— start TEXT SHOWN —

I have to say that this is the first article that I have read (possibly at all, but certainly in a long time) with a focus on a special library. (Apologies to all those who work in a special library!) I found it really quite interesting–although I have to be honest, what I found most interesting was the actual job-working as research librarians in (what appeared to be) a newspaper environment. How cool would that be?! Though, I’m sure it would be quite stressful given the deadlines that dailies demand. I had a previous career in publishing–working for a magazine, for a not-for-profit professional organization, and for a graphic design firm–so I have a little bit of experience with that type of deadline driven environment. Though certainly not the type of turnaround required for a big newspaper. But I think some of the zeitgeist would be similar.

— end TEXT SHOWN —
— start SOURCE DATA —

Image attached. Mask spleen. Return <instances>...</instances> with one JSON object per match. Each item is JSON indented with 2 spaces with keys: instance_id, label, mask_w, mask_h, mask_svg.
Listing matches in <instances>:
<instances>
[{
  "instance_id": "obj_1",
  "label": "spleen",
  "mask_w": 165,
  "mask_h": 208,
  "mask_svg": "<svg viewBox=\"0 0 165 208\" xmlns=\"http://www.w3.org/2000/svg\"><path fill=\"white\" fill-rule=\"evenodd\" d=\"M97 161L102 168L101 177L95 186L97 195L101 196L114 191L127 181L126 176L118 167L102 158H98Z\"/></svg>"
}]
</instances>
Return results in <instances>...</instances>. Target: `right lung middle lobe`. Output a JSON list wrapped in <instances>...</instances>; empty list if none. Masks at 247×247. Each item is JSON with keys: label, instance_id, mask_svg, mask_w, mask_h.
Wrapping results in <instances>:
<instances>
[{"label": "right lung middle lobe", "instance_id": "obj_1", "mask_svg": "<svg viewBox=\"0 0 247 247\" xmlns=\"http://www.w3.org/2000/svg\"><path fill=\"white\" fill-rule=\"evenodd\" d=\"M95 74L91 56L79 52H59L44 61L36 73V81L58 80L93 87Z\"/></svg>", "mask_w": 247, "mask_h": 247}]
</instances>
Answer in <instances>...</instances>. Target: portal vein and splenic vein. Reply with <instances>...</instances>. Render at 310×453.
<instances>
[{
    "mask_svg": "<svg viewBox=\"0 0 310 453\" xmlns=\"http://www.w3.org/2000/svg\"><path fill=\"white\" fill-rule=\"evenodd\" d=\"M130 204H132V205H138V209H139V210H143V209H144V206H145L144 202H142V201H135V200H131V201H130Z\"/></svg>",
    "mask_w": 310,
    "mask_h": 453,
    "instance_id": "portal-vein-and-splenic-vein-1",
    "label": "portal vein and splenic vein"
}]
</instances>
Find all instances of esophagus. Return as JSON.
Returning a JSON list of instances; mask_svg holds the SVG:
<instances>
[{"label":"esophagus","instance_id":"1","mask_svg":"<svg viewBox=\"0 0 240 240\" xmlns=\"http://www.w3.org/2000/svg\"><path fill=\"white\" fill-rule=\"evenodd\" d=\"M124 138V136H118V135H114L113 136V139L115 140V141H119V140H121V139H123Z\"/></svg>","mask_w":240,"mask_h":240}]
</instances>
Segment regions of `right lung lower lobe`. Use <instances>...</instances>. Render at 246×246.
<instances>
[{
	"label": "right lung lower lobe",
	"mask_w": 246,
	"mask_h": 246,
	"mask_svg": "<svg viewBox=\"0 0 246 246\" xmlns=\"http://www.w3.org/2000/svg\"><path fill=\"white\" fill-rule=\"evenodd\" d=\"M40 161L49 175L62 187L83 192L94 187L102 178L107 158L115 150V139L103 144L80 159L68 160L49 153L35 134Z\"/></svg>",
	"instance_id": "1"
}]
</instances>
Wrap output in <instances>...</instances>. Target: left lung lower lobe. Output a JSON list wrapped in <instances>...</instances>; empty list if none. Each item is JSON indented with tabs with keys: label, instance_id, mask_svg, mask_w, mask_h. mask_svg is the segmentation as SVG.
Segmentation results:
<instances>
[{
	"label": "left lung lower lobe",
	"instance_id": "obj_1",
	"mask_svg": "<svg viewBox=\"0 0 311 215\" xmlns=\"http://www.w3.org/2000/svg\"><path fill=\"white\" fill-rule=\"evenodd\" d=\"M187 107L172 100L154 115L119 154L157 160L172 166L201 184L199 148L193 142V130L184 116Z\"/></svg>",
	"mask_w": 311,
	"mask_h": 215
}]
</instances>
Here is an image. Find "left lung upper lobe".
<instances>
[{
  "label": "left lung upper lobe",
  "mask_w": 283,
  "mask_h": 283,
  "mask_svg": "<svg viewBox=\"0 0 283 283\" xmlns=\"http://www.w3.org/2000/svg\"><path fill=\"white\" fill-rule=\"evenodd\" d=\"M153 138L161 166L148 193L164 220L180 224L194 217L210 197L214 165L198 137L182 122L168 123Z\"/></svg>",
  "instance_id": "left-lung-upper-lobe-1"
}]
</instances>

— end SOURCE DATA —

▸ **CHALLENGES**:
A) In the post about reading an article on a special library, list the places where the writer says they worked during a previous career in publishing.
B) Locate each line of the records that contains the word "middle" and copy it in full, treating uppercase and lowercase as different.

▸ **EXERCISE RESPONSES**:
A)
- A magazine
- A not-for-profit professional organization
- A graphic design firm

B)
Return results in <instances>...</instances>. Target: `right lung middle lobe`. Output a JSON list wrapped in <instances>...</instances>; empty list if none. Masks at 247×247. Each item is JSON with keys: label, instance_id, mask_svg, mask_w, mask_h.
[{"label": "right lung middle lobe", "instance_id": "obj_1", "mask_svg": "<svg viewBox=\"0 0 247 247\" xmlns=\"http://www.w3.org/2000/svg\"><path fill=\"white\" fill-rule=\"evenodd\" d=\"M95 74L91 56L79 52H59L44 61L36 73V81L58 80L93 87Z\"/></svg>", "mask_w": 247, "mask_h": 247}]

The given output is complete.